With the news of secret talks between Saudi Arabia and the Houthis leaking to the public and with both parties entering into talks to look for deals that exempt them from peace entitlements, the silent majority of Yemenis find themselves needing the support of the international community to get Yemen out of this vicious circle: a futile chaos-based war of the Saudi-Emirati coalition that creates and supports militias to divide Yemen; there are some peace chances, but outside forces represented by the Saudi-Emirati coalition along with the coup militias do their best to manipulate their outcomes by isolating the Yemeni issue from the international community and liquidating the Yemeni legitimacy through fragmented agreements exploited by Riyadh and Abu Dhabi to clear their name before the international community and at the same time keep the de facto authorities continue to exist without addressing the causes of the war, which must to be dealt with in any peace agreement in Yemen.
Such a peace would only serve as a tool to legitimize the de-facto powers and the Saudi-Emirati occupation of Yemeni large parts including coastlines, seaports, islands and areas rich in oil and gas resources.
We believe that a sincere orientation towards ending the war and restoring peace in Yemen starts with a genuine will on the part of major powers, the United Nations and the international community to achieve a sustainable peace in Yemen.
For us Yemenis, true and sustainable peace means ending the Saudi-Emirati occupation and guardianship in Yemen.
for us Yemenis, peace means stopping the sale of arms to Saudi Arabia and the UAE and preventing all forms of Iranian support for the Houthis.
Peace means disarming all militias, and that only the state has the exclusive right to own weapons.
For us Yemenis, peace means the initial return of the Yemeni state to the areas not controlled by the Houthis, and opening a broad dialogue that enables Yemenis to rebuild consensus to complete the political transition in a manner that preserves the Republic of Yemen and the unity and territorial of its national territory and helps implement the outcomes of the national dialogue, especially including the referendum on the draft constitution and various elections.
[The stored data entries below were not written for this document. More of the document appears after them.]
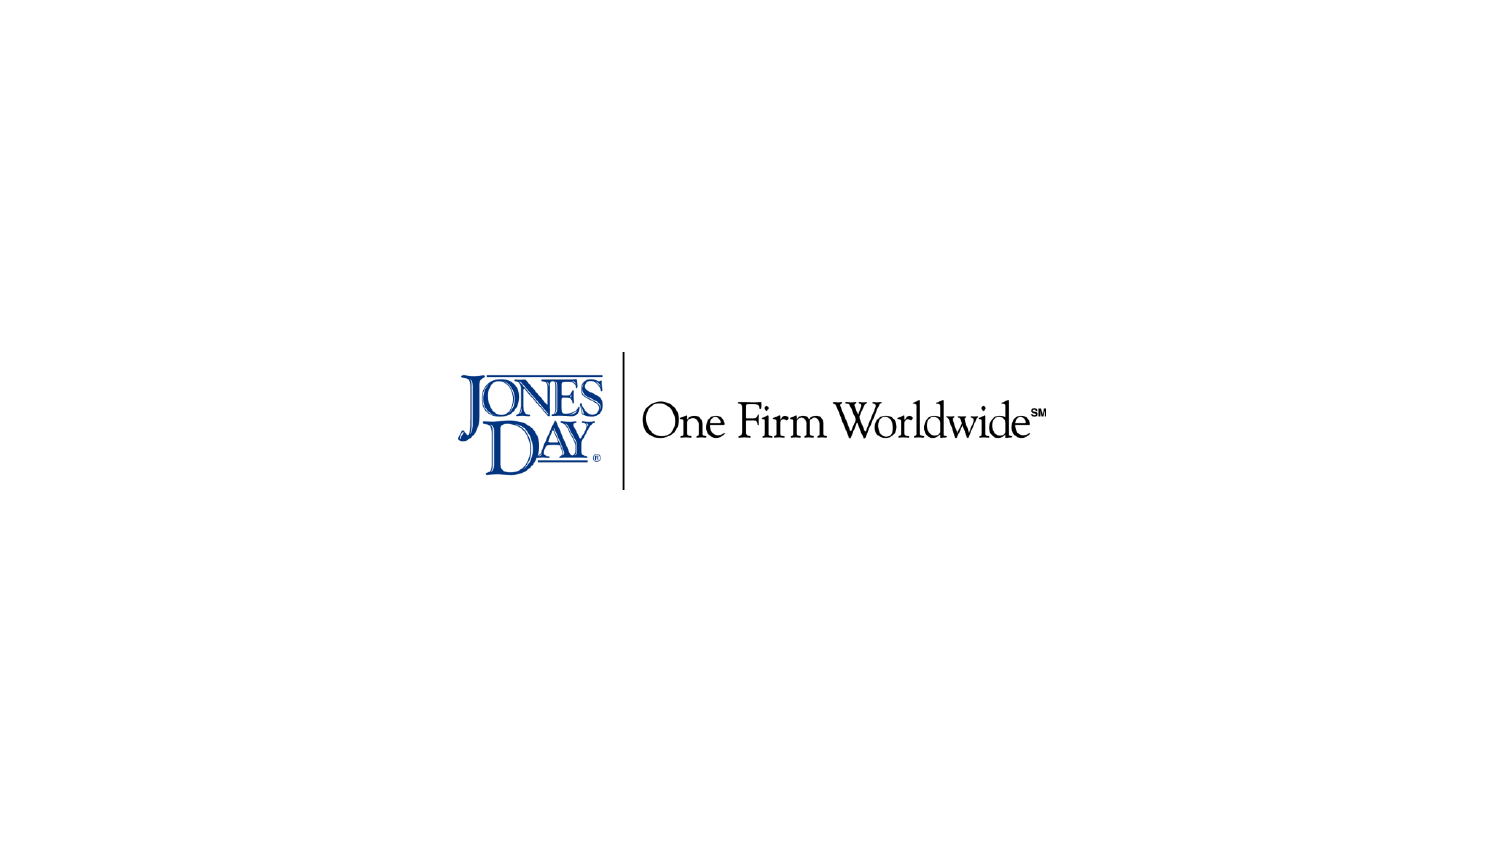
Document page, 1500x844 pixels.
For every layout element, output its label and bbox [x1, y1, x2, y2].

picture [458, 352, 1046, 490]
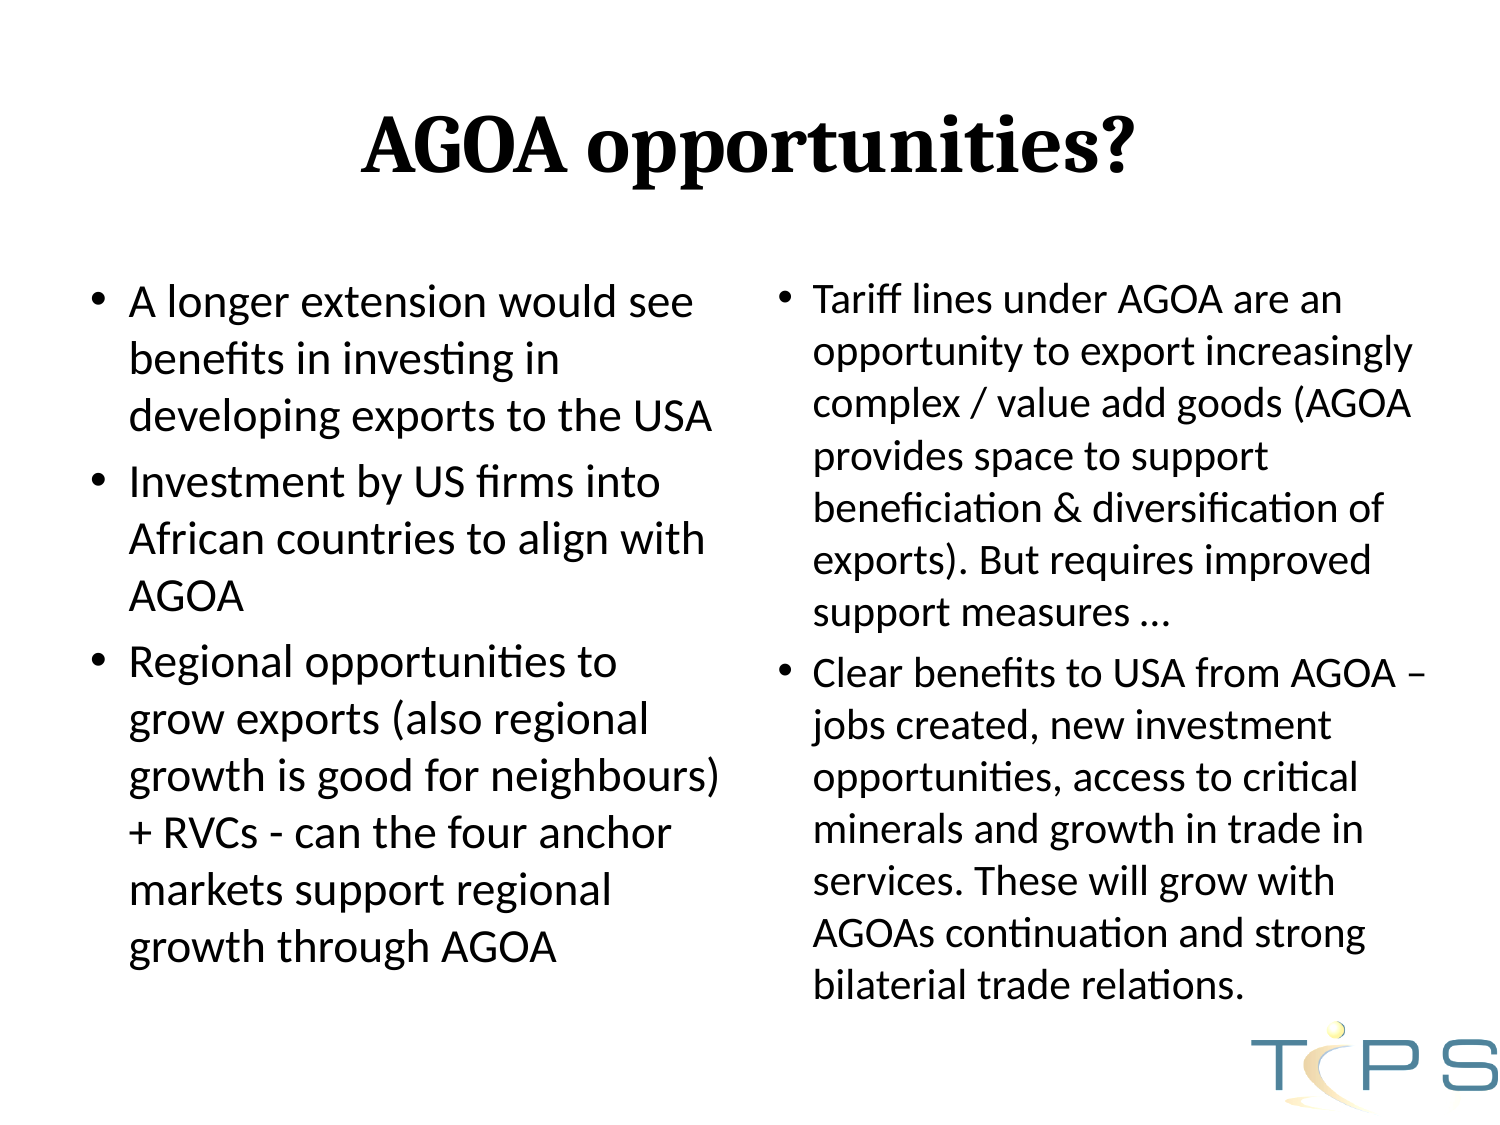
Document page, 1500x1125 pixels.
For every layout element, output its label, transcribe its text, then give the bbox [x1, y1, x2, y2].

list Tariff lines under AGOA are an opportunity to export increasingly complex / value add goods (AGOA provides space to support beneficiation & diversification of exports). But requires improved support measures … Clear benefits to USA from AGOA – jobs created, new investment opportunities, access to critical minerals and growth in trade in services. These will grow with AGOAs continuation and strong bilaterial trade relations. [762, 262, 1459, 1028]
list A longer extension would see benefits in investing in developing exports to the USA Investment by US firms into African countries to align with AGOA Regional opportunities to grow exports (also regional growth is good for neighbours) + RVCs - can the four anchor markets support regional growth through AGOA [75, 262, 738, 1005]
title AGOA opportunities? [75, 45, 1425, 233]
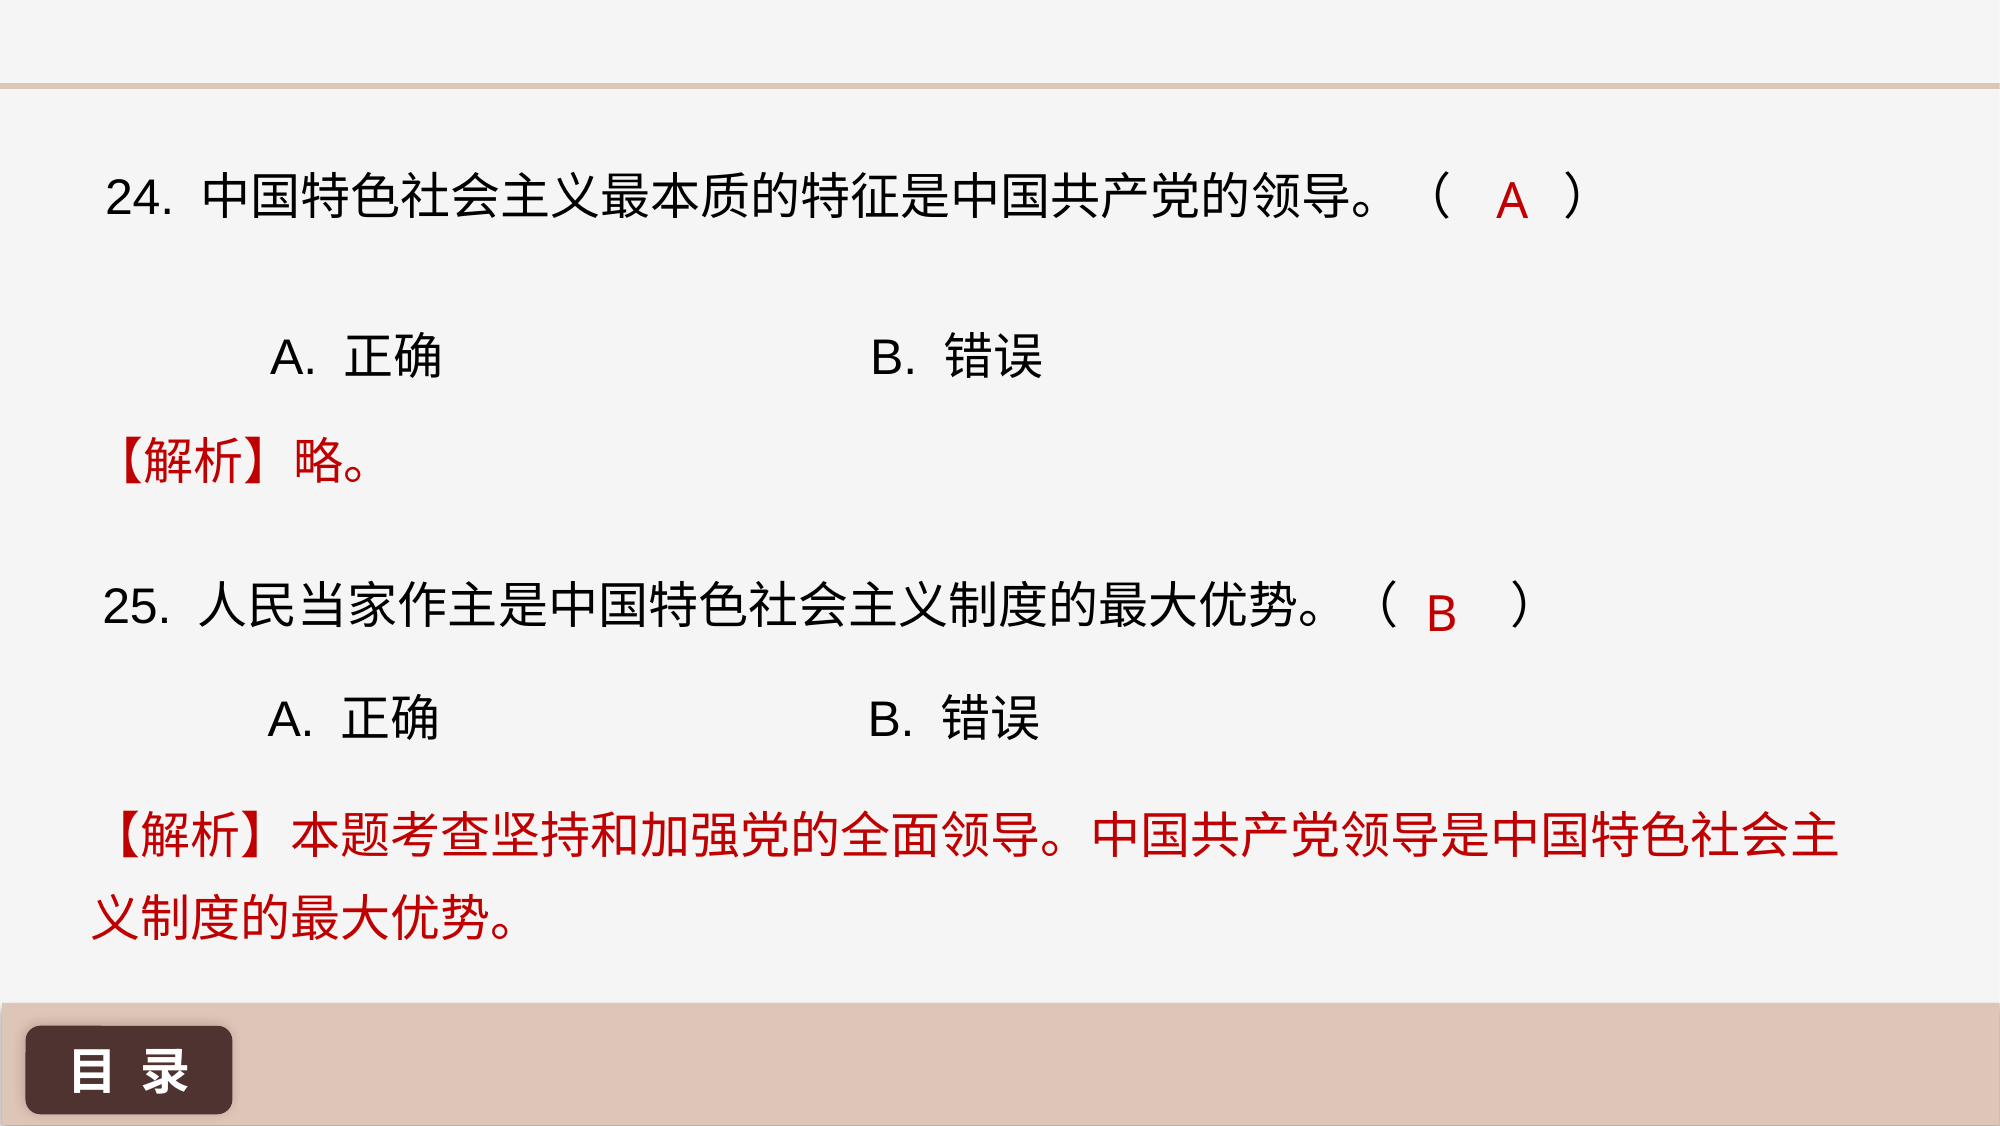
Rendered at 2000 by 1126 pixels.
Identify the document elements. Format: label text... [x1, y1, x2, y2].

text_box B [1366, 550, 1517, 641]
text_box 【解析】本题考查坚持和加强党的全面领导。中国共产党领导是中国特色社会主义制度的最大优势。 [75, 772, 1864, 1010]
text_box A. 正确 B. 错误 [255, 297, 1922, 392]
text_box 25. 人民当家作主是中国特色社会主义制度的最大优势。（ ） [87, 547, 1902, 642]
text_box 24. 中国特色社会主义最本质的特征是中国共产党的领导。（ ） [90, 138, 1904, 233]
text_box A. 正确 B. 错误 [252, 660, 1919, 755]
text_box 【解析】略。 [78, 398, 1867, 493]
text_box A [1436, 137, 1588, 228]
Finally, I would like to emphasize that the war in Yemen is part of a strategy led by counter-revolutionary countries to punish Yemenis for their peaceful revolution in 2011.
The counter-revolution stronghold in Riyadh and Abu Dhabi was driven by a burning desire to thwart the Yemen Spring, make Yemen be back to square one and lead it towards a model being not attractive for the GCC neighbors who have an obsessive fear of popular uprisings, democracy and the peaceful transfer of power.
At the end of my speech, I would like to emphasize that our people, despite the cruelty of war, still have an unwavering will and determination to overcome the effects of this devastating war. Yes, we need the free world’s help and support, but if we do not get it, we will never give in to local, regional and international warlords. Inevitably, we will win, and Yemen will become again an oasis of freedom, tolerance and action.